**Your instructions:** Give back all of the data exactly as it appears here.

[[ Material supplied open ]]

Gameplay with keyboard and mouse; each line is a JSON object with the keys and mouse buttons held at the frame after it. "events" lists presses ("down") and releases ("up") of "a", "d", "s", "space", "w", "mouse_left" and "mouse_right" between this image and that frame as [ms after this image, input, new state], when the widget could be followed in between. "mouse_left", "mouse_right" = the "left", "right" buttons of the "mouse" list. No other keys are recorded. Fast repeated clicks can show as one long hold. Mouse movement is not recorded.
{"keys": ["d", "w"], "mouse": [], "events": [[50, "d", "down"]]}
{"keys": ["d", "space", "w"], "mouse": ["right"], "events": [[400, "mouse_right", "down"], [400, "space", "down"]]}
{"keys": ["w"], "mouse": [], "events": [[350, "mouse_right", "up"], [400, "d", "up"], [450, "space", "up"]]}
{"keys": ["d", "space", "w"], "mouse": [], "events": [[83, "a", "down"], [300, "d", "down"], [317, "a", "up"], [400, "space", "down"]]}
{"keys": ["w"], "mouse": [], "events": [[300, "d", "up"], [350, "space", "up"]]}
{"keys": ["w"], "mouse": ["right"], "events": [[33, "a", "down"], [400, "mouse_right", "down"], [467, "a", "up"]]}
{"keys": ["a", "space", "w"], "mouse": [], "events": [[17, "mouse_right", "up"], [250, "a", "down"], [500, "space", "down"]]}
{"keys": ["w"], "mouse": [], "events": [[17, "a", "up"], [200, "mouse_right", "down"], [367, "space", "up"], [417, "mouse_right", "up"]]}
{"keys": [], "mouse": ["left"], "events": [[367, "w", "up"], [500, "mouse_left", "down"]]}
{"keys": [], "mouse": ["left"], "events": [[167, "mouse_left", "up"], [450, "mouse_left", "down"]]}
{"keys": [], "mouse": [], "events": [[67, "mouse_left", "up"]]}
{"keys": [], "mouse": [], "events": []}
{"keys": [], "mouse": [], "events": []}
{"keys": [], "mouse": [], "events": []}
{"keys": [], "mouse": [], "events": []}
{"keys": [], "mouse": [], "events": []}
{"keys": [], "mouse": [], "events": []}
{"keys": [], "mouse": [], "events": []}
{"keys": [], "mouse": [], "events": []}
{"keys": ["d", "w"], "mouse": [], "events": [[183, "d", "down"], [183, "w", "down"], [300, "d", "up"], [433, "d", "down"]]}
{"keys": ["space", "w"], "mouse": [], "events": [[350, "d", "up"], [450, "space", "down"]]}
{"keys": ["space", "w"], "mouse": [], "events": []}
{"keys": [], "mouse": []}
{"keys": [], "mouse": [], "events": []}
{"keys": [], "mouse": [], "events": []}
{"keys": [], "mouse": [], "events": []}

[[ Material supplied closed ]]

**Result for this task:**
Gameplay with keyboard and mouse; each line is a JSON object with the keys and mouse buttons held at the frame after it. "events" lists presses ("down") and releases ("up") of "a", "d", "s", "space", "w", "mouse_left" and "mouse_right" between this image and that frame as [ms after this image, input, new state], when the widget could be followed in between. "mouse_left", "mouse_right" = the "left", "right" buttons of the "mouse" list. No other keys are recorded. Fast repeated clicks can show as one long hold. Mouse movement is not recorded.
{"keys": ["d", "w"], "mouse": [], "events": [[50, "d", "down"]]}
{"keys": ["d", "space", "w"], "mouse": ["right"], "events": [[400, "mouse_right", "down"], [400, "space", "down"]]}
{"keys": ["w"], "mouse": [], "events": [[350, "mouse_right", "up"], [400, "d", "up"], [450, "space", "up"]]}
{"keys": ["d", "space", "w"], "mouse": [], "events": [[83, "a", "down"], [300, "d", "down"], [317, "a", "up"], [400, "space", "down"]]}
{"keys": ["w"], "mouse": [], "events": [[300, "d", "up"], [350, "space", "up"]]}
{"keys": ["w"], "mouse": ["right"], "events": [[33, "a", "down"], [400, "mouse_right", "down"], [467, "a", "up"]]}
{"keys": ["a", "space", "w"], "mouse": [], "events": [[17, "mouse_right", "up"], [250, "a", "down"], [500, "space", "down"]]}
{"keys": ["w"], "mouse": [], "events": [[17, "a", "up"], [200, "mouse_right", "down"], [367, "space", "up"], [417, "mouse_right", "up"]]}
{"keys": [], "mouse": ["left"], "events": [[367, "w", "up"], [500, "mouse_left", "down"]]}
{"keys": [], "mouse": ["left"], "events": [[167, "mouse_left", "up"], [450, "mouse_left", "down"]]}
{"keys": [], "mouse": [], "events": [[67, "mouse_left", "up"]]}
{"keys": [], "mouse": [], "events": []}
{"keys": [], "mouse": [], "events": []}
{"keys": [], "mouse": [], "events": []}
{"keys": [], "mouse": [], "events": []}
{"keys": [], "mouse": [], "events": []}
{"keys": [], "mouse": [], "events": []}
{"keys": [], "mouse": [], "events": []}
{"keys": [], "mouse": [], "events": []}
{"keys": ["d", "w"], "mouse": [], "events": [[183, "d", "down"], [183, "w", "down"], [300, "d", "up"], [433, "d", "down"]]}
{"keys": ["space", "w"], "mouse": [], "events": [[350, "d", "up"], [450, "space", "down"]]}
{"keys": ["space", "w"], "mouse": [], "events": []}
{"keys": [], "mouse": []}
{"keys": [], "mouse": [], "events": []}
{"keys": [], "mouse": [], "events": []}
{"keys": [], "mouse": [], "events": []}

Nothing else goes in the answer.